In Michael’s room and somewhat in Jon’s room, it is still Christmas, because I haven’t had time to put the stuff away and bring out the Easter decorations. Tied to Jon’s lift is a balloon John gave Jon on his 49th birthday in November. It is sill inflated.
In Michael’s room, they saw our family, and all of the angels and Michael’s urns, and his display cabinet, which holds the ashes of our dear pets, our cat, Canoe, and our cocker spaniel, Bonnie and other special gifts, as well as the shirt Michael wore after he passed.

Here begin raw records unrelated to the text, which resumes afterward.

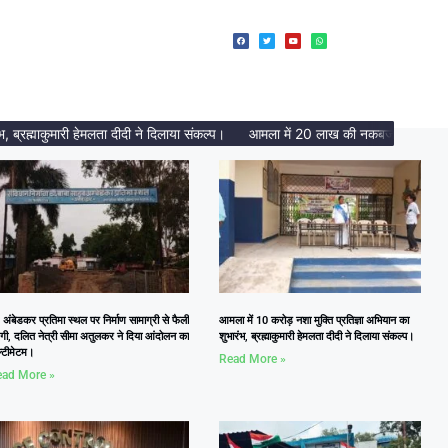
ह्माकुमारी हेमलता दीदी ने दिलाया संकल्प।
आमला में 20 लाख की नकबजनी का पर्दाफाश,
 अंबेडकर प्रतिमा स्थल पर निर्माण सामाग्री से फैली
आमला में 10 करोड़ नशा मुक्ति प्रतिज्ञा अभियान का
दगी, दलित नेत्री सीमा अतुलकर ने दिया आंदोलन का
शुभारंभ, ब्रह्माकुमारी हेमलता दीदी ने दिलाया संकल्प।
्टीमेटम।
Read More »
ad More »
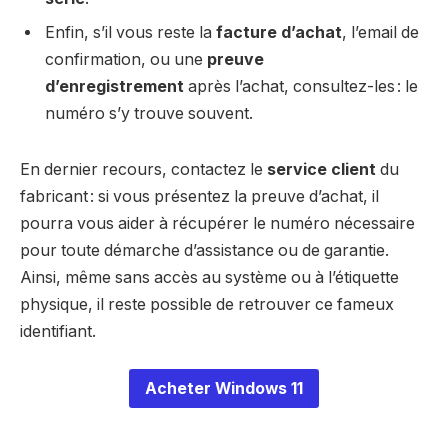
Enfin, s’il vous reste la
facture d’achat
, l’email de
confirmation, ou une
preuve
d’enregistrement
après l’achat, consultez-les : le
numéro s’y trouve souvent.
En dernier recours, contactez le
service client
du
fabricant : si vous présentez la preuve d’achat, il
pourra vous aider à récupérer le numéro nécessaire
pour toute démarche d’assistance ou de garantie.
Ainsi, même sans accès au système ou à l’étiquette
physique, il reste possible de retrouver ce fameux
identifiant.
Acheter Windows 11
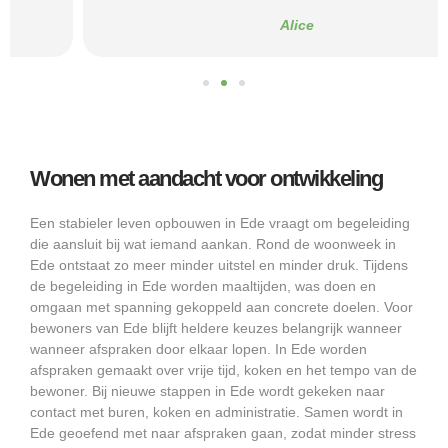
Alice
Wonen met aandacht voor ontwikkeling
Een stabieler leven opbouwen in Ede vraagt om begeleiding
die aansluit bij wat iemand aankan. Rond de woonweek in
Ede ontstaat zo meer minder uitstel en minder druk. Tijdens
de begeleiding in Ede worden maaltijden, was doen en
omgaan met spanning gekoppeld aan concrete doelen. Voor
bewoners van Ede blijft heldere keuzes belangrijk wanneer
wanneer afspraken door elkaar lopen. In Ede worden
afspraken gemaakt over vrije tijd, koken en het tempo van de
bewoner. Bij nieuwe stappen in Ede wordt gekeken naar
contact met buren, koken en administratie. Samen wordt in
Ede geoefend met naar afspraken gaan, zodat minder stress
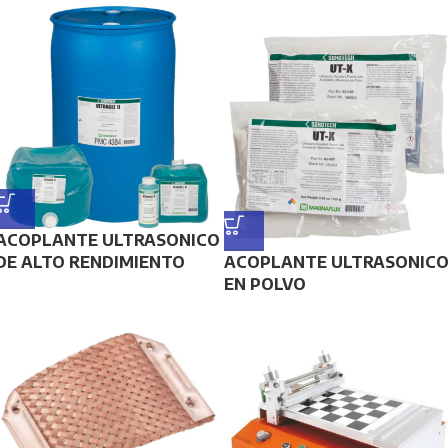
ACOPLANTE ULTRASONICO
DE ALTO RENDIMIENTO
ACOPLANTE ULTRASONIC
EN POLVO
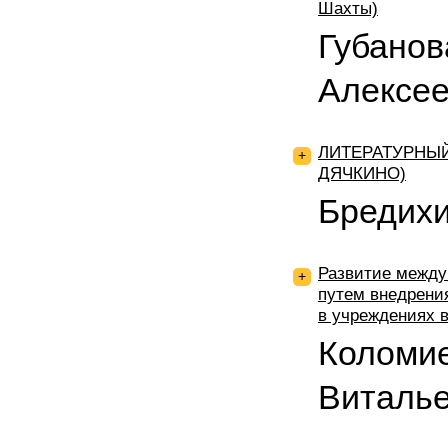
Шахты)
Губанов
Алексее
ЛИТЕРАТУРНЫЙ
+
ДЯЧКИНО)
Бредихи
Развитие между
+
путем внедрени
в учреждениях 
Коломие
Виталье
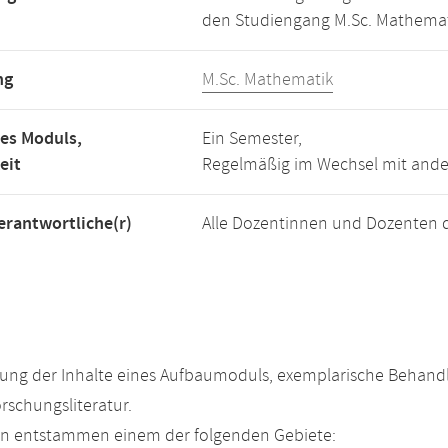
den Studiengang M.Sc. Mathemat
ng
M.Sc. Mathematik
es Moduls,
Ein Semester,
eit
Regelmäßig im Wechsel mit and
rantwortliche(r)
Alle Dozentinnen und Dozenten 
ung der Inhalte eines Aufbaumoduls, exemplarische Behandl
rschungsliteratur.
n entstammen einem der folgenden Gebiete:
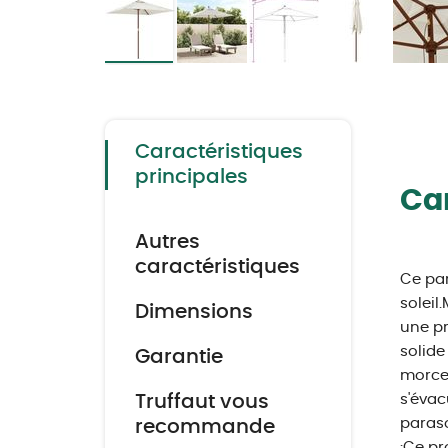
Skip
to
the
beginning
of
the
Caractéristiques
images
gallery
principales
Car
Autres
caractéristiques
Ce par
soleil
Dimensions
une pr
solide
Garantie
morcea
Truffaut vous
s'évacu
paraso
recommande
:Ce pr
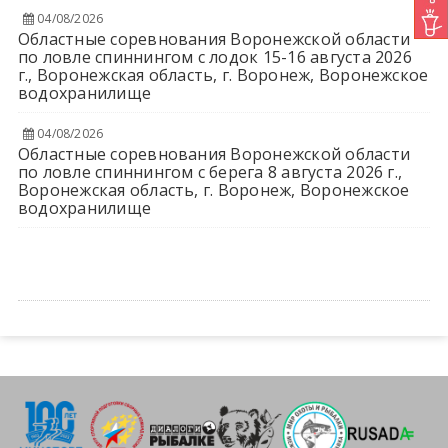
04/08/2026
Областные соревнования Воронежской области
по ловле спиннингом с лодок 15-16 августа 2026
г., Воронежская область, г. Воронеж, Воронежское
водохранилище
04/08/2026
Областные соревнования Воронежской области
по ловле спиннингом с берега 8 августа 2026 г.,
Воронежская область, г. Воронеж, Воронежское
водохранилище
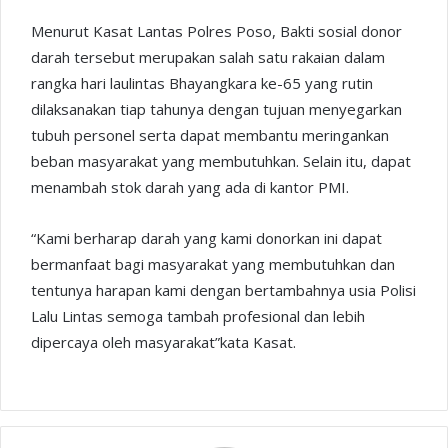
Menurut Kasat Lantas Polres Poso, Bakti sosial donor
darah tersebut merupakan salah satu rakaian dalam
rangka hari laulintas Bhayangkara ke-65 yang rutin
dilaksanakan tiap tahunya dengan tujuan menyegarkan
tubuh personel serta dapat membantu meringankan
beban masyarakat yang membutuhkan. Selain itu, dapat
menambah stok darah yang ada di kantor PMI.
“Kami berharap darah yang kami donorkan ini dapat
bermanfaat bagi masyarakat yang membutuhkan dan
tentunya harapan kami dengan bertambahnya usia Polisi
Lalu Lintas semoga tambah profesional dan lebih
dipercaya oleh masyarakat”kata Kasat.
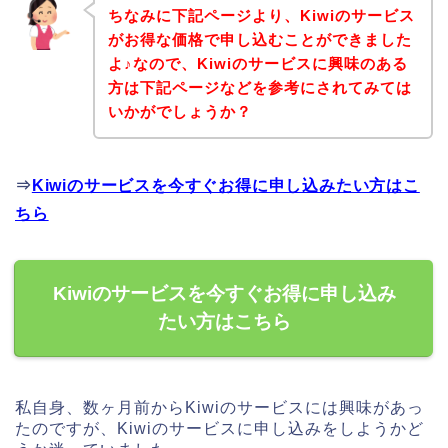
ちなみに下記ページより、Kiwiのサービス
がお得な価格で申し込むことができました
よ♪なので、Kiwiのサービスに興味のある
方は下記ページなどを参考にされてみては
いかがでしょうか？
⇒
Kiwiのサービスを今すぐお得に申し込みたい方はこ
ちら
Kiwiのサービスを今すぐお得に申し込み
たい方はこちら
私自身、数ヶ月前からKiwiのサービスには興味があっ
たのですが、Kiwiのサービスに申し込みをしようかど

I sat down on Jon’s chairbed for the first time since he passed, and I thought about cleaning it and removing all of the medical stuff and replacing it with wonderful memories. I also thought that at some point, Jim might need Jon’s bed. I want to make it possible for him to move in there easily. We won’t need to rent a hospital bed. I will have to wash the mattress cover and disinfect Jon’s room.
I don’t know what to do with the massive amount of supplies we have for Jon. Cases of formula. Our garage is packed full with boxes of his supplies. I don’t know whether I could donate them somehow. Again, I want to be sure I keep any supplies Jim might need.
I have a list of 6 places I need to call to inform them of Jon’s passing.
Jim and I are now officially “retired.”
Thank you so much for reading my lengthy update. You are my therapists now. You are helping me by letting me getting it all out.
We love you all and thank you so much for being here for us. We pray for you and your loved ones everyday.